**Work to be completed**
Could you print every one of the rows below back verbatim, without changing a single character?

....................

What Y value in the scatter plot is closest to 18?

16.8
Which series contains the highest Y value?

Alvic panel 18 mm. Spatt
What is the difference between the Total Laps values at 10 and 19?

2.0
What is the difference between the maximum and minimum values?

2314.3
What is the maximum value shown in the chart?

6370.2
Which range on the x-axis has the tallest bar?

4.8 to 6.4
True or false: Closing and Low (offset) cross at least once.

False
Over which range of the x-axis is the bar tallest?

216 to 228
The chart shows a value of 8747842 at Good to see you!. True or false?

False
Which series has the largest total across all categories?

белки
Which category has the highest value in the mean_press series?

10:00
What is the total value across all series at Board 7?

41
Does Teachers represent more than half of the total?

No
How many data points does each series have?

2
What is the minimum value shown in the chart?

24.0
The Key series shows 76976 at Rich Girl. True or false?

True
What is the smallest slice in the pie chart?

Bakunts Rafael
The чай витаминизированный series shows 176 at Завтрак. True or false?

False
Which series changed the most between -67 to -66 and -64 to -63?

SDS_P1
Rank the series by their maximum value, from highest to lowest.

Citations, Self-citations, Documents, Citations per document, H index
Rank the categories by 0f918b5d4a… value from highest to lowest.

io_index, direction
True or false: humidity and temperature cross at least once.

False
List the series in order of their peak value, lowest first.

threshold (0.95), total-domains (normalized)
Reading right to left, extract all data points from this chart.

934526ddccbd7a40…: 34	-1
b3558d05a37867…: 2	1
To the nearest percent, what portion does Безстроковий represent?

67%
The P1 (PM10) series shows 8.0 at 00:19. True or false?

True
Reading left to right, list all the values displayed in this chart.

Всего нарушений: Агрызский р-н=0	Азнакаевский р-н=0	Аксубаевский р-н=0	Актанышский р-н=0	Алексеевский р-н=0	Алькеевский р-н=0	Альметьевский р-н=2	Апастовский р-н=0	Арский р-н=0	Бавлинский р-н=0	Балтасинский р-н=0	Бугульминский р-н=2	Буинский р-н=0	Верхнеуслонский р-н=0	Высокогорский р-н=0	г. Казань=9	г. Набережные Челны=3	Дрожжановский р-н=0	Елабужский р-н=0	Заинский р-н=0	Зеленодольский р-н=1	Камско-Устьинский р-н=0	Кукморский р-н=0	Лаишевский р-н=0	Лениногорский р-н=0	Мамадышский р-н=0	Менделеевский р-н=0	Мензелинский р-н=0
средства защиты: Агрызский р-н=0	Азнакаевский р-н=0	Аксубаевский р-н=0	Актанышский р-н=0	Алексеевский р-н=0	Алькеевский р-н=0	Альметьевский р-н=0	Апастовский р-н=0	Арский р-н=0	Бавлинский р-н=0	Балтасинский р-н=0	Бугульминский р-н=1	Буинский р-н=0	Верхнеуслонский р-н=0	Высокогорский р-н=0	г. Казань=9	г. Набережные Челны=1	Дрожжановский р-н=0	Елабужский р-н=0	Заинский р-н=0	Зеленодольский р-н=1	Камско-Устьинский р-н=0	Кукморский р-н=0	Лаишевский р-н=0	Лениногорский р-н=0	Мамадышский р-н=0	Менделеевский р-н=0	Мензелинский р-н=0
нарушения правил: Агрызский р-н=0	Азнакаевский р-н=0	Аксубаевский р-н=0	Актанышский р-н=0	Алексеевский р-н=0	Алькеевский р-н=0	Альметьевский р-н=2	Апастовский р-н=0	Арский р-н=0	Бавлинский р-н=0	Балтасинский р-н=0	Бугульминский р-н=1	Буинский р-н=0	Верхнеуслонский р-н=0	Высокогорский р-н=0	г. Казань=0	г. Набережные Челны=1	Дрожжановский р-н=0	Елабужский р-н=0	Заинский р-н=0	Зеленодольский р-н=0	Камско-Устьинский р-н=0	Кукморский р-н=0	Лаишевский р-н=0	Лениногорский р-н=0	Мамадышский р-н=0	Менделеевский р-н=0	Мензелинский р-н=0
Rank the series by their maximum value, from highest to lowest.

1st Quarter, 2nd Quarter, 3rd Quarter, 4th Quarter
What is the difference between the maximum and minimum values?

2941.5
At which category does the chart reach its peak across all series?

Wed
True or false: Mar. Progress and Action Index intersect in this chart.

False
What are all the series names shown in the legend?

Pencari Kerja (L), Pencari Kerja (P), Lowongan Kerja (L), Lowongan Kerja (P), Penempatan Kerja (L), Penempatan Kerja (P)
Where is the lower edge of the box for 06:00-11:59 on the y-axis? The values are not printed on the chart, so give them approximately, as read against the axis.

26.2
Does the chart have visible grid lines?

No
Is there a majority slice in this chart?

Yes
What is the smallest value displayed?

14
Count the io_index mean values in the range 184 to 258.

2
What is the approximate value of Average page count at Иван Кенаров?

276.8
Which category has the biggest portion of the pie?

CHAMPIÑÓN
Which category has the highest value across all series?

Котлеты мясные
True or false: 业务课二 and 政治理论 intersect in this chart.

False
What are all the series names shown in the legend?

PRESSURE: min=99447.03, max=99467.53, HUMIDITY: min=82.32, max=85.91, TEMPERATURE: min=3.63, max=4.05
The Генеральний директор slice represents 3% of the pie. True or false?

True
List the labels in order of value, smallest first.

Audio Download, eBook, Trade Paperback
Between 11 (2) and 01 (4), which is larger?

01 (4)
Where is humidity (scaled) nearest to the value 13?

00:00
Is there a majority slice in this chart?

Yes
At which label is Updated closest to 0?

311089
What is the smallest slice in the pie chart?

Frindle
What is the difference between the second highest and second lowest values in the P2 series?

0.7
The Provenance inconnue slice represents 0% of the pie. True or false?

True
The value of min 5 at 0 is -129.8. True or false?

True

....................

**Written reply**
What Y value in the scatter plot is closest to 18?

16.8
Which series contains the highest Y value?

Alvic panel 18 mm. Spatt
What is the difference between the Total Laps values at 10 and 19?

2.0
What is the difference between the maximum and minimum values?

2314.3
What is the maximum value shown in the chart?

6370.2
Which range on the x-axis has the tallest bar?

4.8 to 6.4
True or false: Closing and Low (offset) cross at least once.

False
Over which range of the x-axis is the bar tallest?

216 to 228
The chart shows a value of 8747842 at Good to see you!. True or false?

False
Which series has the largest total across all categories?

белки
Which category has the highest value in the mean_press series?

10:00
What is the total value across all series at Board 7?

41
Does Teachers represent more than half of the total?

No
How many data points does each series have?

2
What is the minimum value shown in the chart?

24.0
The Key series shows 76976 at Rich Girl. True or false?

True
What is the smallest slice in the pie chart?

Bakunts Rafael
The чай витаминизированный series shows 176 at Завтрак. True or false?

False
Which series changed the most between -67 to -66 and -64 to -63?

SDS_P1
Rank the series by their maximum value, from highest to lowest.

Citations, Self-citations, Documents, Citations per document, H index
Rank the categories by 0f918b5d4a… value from highest to lowest.

io_index, direction
True or false: humidity and temperature cross at least once.

False
List the series in order of their peak value, lowest first.

threshold (0.95), total-domains (normalized)
Reading right to left, extract all data points from this chart.

934526ddccbd7a40…: 34	-1
b3558d05a37867…: 2	1
To the nearest percent, what portion does Безстроковий represent?

67%
The P1 (PM10) series shows 8.0 at 00:19. True or false?

True
Reading left to right, list all the values displayed in this chart.

Всего нарушений: Агрызский р-н=0	Азнакаевский р-н=0	Аксубаевский р-н=0	Актанышский р-н=0	Алексеевский р-н=0	Алькеевский р-н=0	Альметьевский р-н=2	Апастовский р-н=0	Арский р-н=0	Бавлинский р-н=0	Балтасинский р-н=0	Бугульминский р-н=2	Буинский р-н=0	Верхнеуслонский р-н=0	Высокогорский р-н=0	г. Казань=9	г. Набережные Челны=3	Дрожжановский р-н=0	Елабужский р-н=0	Заинский р-н=0	Зеленодольский р-н=1	Камско-Устьинский р-н=0	Кукморский р-н=0	Лаишевский р-н=0	Лениногорский р-н=0	Мамадышский р-н=0	Менделеевский р-н=0	Мензелинский р-н=0
средства защиты: Агрызский р-н=0	Азнакаевский р-н=0	Аксубаевский р-н=0	Актанышский р-н=0	Алексеевский р-н=0	Алькеевский р-н=0	Альметьевский р-н=0	Апастовский р-н=0	Арский р-н=0	Бавлинский р-н=0	Балтасинский р-н=0	Бугульминский р-н=1	Буинский р-н=0	Верхнеуслонский р-н=0	Высокогорский р-н=0	г. Казань=9	г. Набережные Челны=1	Дрожжановский р-н=0	Елабужский р-н=0	Заинский р-н=0	Зеленодольский р-н=1	Камско-Устьинский р-н=0	Кукморский р-н=0	Лаишевский р-н=0	Лениногорский р-н=0	Мамадышский р-н=0	Менделеевский р-н=0	Мензелинский р-н=0
нарушения правил: Агрызский р-н=0	Азнакаевский р-н=0	Аксубаевский р-н=0	Актанышский р-н=0	Алексеевский р-н=0	Алькеевский р-н=0	Альметьевский р-н=2	Апастовский р-н=0	Арский р-н=0	Бавлинский р-н=0	Балтасинский р-н=0	Бугульминский р-н=1	Буинский р-н=0	Верхнеуслонский р-н=0	Высокогорский р-н=0	г. Казань=0	г. Набережные Челны=1	Дрожжановский р-н=0	Елабужский р-н=0	Заинский р-н=0	Зеленодольский р-н=0	Камско-Устьинский р-н=0	Кукморский р-н=0	Лаишевский р-н=0	Лениногорский р-н=0	Мамадышский р-н=0	Менделеевский р-н=0	Мензелинский р-н=0
Rank the series by their maximum value, from highest to lowest.

1st Quarter, 2nd Quarter, 3rd Quarter, 4th Quarter
What is the difference between the maximum and minimum values?

2941.5
At which category does the chart reach its peak across all series?

Wed
True or false: Mar. Progress and Action Index intersect in this chart.

False
What are all the series names shown in the legend?

Pencari Kerja (L), Pencari Kerja (P), Lowongan Kerja (L), Lowongan Kerja (P), Penempatan Kerja (L), Penempatan Kerja (P)
Where is the lower edge of the box for 06:00-11:59 on the y-axis? The values are not printed on the chart, so give them approximately, as read against the axis.

26.2
Does the chart have visible grid lines?

No
Is there a majority slice in this chart?

Yes
What is the smallest value displayed?

14
Count the io_index mean values in the range 184 to 258.

2
What is the approximate value of Average page count at Иван Кенаров?

276.8
Which category has the biggest portion of the pie?

CHAMPIÑÓN
Which category has the highest value across all series?

Котлеты мясные
True or false: 业务课二 and 政治理论 intersect in this chart.

False
What are all the series names shown in the legend?

PRESSURE: min=99447.03, max=99467.53, HUMIDITY: min=82.32, max=85.91, TEMPERATURE: min=3.63, max=4.05
The Генеральний директор slice represents 3% of the pie. True or false?

True
List the labels in order of value, smallest first.

Audio Download, eBook, Trade Paperback
Between 11 (2) and 01 (4), which is larger?

01 (4)
Where is humidity (scaled) nearest to the value 13?

00:00
Is there a majority slice in this chart?

Yes
At which label is Updated closest to 0?

311089
What is the smallest slice in the pie chart?

Frindle
What is the difference between the second highest and second lowest values in the P2 series?

0.7
The Provenance inconnue slice represents 0% of the pie. True or false?

True
The value of min 5 at 0 is -129.8. True or false?

True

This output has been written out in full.